_Saved entries_:
####

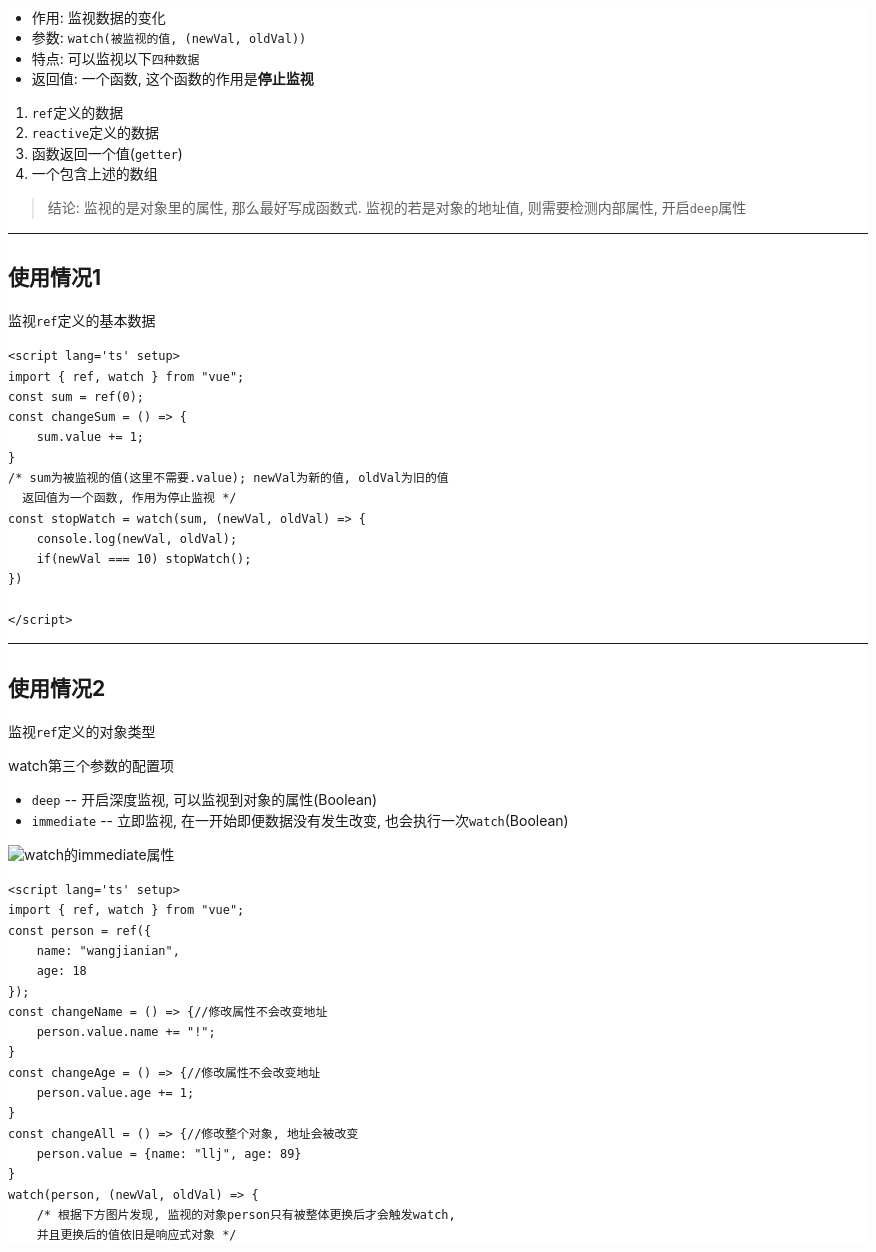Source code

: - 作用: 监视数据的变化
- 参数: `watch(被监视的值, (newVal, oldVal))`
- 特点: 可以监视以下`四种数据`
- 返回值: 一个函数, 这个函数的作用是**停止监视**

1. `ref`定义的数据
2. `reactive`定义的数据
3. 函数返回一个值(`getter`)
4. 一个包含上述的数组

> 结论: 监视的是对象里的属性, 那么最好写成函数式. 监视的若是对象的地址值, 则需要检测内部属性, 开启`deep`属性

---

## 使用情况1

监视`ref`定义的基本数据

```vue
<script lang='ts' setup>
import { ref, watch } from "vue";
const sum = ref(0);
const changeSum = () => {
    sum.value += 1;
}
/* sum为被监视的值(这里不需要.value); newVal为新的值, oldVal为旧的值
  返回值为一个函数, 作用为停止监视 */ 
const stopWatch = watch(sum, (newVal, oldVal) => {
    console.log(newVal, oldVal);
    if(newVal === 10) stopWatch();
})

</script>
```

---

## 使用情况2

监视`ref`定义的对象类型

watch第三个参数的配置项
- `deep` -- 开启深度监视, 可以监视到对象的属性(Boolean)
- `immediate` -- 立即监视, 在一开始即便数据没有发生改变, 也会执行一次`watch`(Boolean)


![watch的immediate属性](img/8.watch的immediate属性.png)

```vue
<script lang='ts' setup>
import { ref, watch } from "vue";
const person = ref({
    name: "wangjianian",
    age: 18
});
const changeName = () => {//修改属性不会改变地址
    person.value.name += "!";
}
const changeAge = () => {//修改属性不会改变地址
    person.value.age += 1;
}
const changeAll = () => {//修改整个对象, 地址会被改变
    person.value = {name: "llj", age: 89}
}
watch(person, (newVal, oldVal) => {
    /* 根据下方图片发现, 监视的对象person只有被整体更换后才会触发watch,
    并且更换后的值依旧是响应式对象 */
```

####

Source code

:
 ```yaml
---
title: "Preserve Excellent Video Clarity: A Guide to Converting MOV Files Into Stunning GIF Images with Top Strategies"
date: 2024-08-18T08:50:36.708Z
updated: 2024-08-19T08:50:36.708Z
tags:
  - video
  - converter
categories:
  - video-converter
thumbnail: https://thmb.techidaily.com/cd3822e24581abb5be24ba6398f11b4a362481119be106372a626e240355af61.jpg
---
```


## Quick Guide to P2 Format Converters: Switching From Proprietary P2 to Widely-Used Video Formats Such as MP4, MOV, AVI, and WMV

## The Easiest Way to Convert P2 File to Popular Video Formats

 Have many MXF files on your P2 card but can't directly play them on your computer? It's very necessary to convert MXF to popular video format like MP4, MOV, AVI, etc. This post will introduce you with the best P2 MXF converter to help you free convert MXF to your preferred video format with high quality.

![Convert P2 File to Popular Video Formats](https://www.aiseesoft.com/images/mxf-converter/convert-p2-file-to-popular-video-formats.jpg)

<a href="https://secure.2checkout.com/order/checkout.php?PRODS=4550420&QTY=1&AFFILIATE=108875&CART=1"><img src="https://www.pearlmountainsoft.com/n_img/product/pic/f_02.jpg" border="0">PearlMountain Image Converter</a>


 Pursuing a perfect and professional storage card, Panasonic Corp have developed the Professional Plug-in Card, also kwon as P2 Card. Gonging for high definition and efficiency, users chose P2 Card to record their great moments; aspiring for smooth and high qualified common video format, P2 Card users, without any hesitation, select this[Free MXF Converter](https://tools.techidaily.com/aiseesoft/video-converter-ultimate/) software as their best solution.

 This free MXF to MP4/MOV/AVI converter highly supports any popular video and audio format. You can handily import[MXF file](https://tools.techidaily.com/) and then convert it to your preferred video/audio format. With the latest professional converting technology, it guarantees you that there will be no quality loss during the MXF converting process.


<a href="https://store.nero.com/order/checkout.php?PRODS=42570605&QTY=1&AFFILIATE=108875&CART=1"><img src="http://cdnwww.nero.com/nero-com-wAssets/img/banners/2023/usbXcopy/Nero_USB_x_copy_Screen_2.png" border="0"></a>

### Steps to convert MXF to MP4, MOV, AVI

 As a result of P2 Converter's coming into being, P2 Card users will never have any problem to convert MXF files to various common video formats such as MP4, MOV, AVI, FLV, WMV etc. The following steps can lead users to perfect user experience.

####

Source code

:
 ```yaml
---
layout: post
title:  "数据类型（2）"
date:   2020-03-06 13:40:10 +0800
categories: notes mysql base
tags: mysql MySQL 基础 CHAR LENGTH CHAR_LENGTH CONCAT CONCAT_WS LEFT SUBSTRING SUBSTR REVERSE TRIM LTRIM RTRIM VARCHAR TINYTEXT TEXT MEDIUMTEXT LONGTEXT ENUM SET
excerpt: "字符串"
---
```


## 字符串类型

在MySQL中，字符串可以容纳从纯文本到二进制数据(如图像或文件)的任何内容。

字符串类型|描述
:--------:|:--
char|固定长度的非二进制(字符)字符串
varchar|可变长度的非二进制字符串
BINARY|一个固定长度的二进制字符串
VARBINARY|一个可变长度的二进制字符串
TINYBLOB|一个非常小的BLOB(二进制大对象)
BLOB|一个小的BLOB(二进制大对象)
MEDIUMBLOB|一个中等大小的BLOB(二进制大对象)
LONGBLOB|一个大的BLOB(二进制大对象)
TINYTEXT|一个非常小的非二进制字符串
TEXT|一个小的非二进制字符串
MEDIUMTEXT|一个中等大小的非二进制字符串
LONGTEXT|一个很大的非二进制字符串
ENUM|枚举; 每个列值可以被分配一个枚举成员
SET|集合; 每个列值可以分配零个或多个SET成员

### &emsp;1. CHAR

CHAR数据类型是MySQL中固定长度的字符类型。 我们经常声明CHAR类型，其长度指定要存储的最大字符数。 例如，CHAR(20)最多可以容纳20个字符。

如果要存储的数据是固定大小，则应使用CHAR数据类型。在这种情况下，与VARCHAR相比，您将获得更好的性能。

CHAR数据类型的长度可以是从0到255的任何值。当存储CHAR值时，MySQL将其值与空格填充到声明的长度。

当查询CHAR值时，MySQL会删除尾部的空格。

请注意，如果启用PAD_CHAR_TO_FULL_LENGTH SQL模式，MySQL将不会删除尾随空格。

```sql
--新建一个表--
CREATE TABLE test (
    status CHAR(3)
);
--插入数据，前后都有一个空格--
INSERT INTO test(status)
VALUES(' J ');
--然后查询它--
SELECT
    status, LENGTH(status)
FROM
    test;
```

####

_The problem_:
Please give the number of lines above that contain the string "stopWatch", and nothing more.

_The completed task_:
2